----- Available records
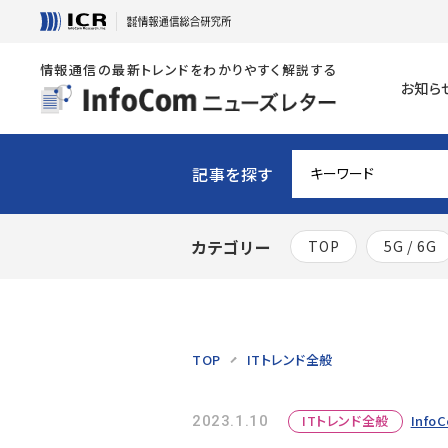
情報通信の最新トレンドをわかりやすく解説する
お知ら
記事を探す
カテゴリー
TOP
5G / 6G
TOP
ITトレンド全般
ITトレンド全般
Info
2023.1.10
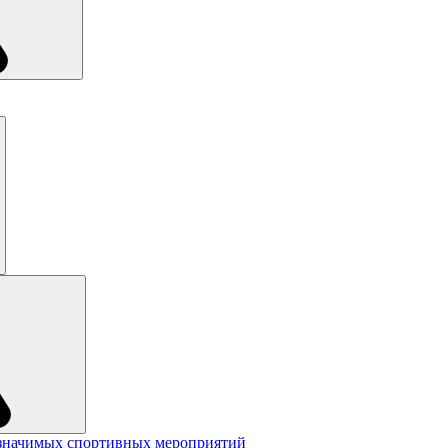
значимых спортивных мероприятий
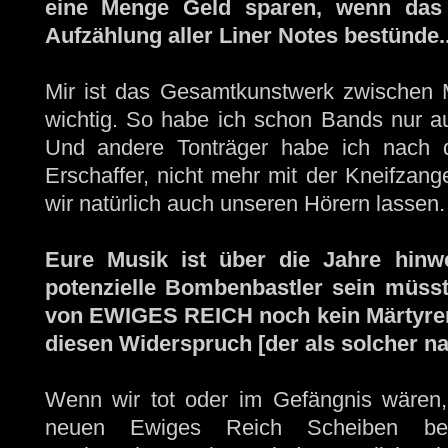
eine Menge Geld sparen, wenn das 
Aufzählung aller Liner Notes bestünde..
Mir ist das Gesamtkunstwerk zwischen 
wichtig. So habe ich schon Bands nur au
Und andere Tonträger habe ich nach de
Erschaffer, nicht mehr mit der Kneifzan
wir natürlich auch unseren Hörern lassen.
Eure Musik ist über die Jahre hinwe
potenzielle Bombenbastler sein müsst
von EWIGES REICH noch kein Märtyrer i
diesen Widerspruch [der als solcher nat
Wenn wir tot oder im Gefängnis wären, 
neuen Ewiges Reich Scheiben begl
----------
----- Available records
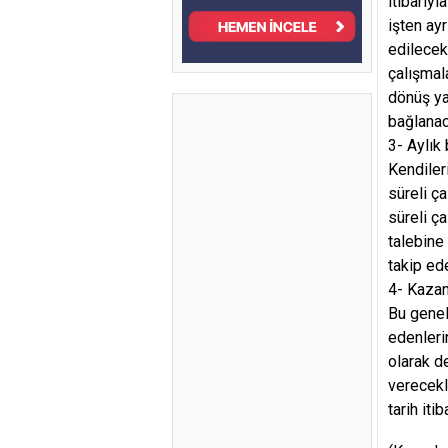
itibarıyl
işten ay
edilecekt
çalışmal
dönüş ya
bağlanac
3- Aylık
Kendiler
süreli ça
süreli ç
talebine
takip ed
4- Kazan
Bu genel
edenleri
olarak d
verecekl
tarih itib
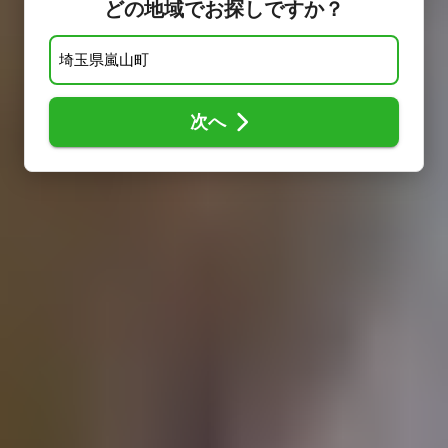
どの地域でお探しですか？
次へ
----------
### [Activity]
Your answer must be the lines above from the one containing "eine Menge Geld sparen, wenn das" to the one containing "neuen Ewiges Reich Scheiben begl", both included, restated word for word.

### [Answer to the problem]
eine Menge Geld sparen, wenn das 
Aufzählung aller Liner Notes bestünde..
Mir ist das Gesamtkunstwerk zwischen 
wichtig. So habe ich schon Bands nur au
Und andere Tonträger habe ich nach de
Erschaffer, nicht mehr mit der Kneifzan
wir natürlich auch unseren Hörern lassen.
Eure Musik ist über die Jahre hinwe
potenzielle Bombenbastler sein müsst
von EWIGES REICH noch kein Märtyrer i
diesen Widerspruch [der als solcher nat
Wenn wir tot oder im Gefängnis wären, 
neuen Ewiges Reich Scheiben begl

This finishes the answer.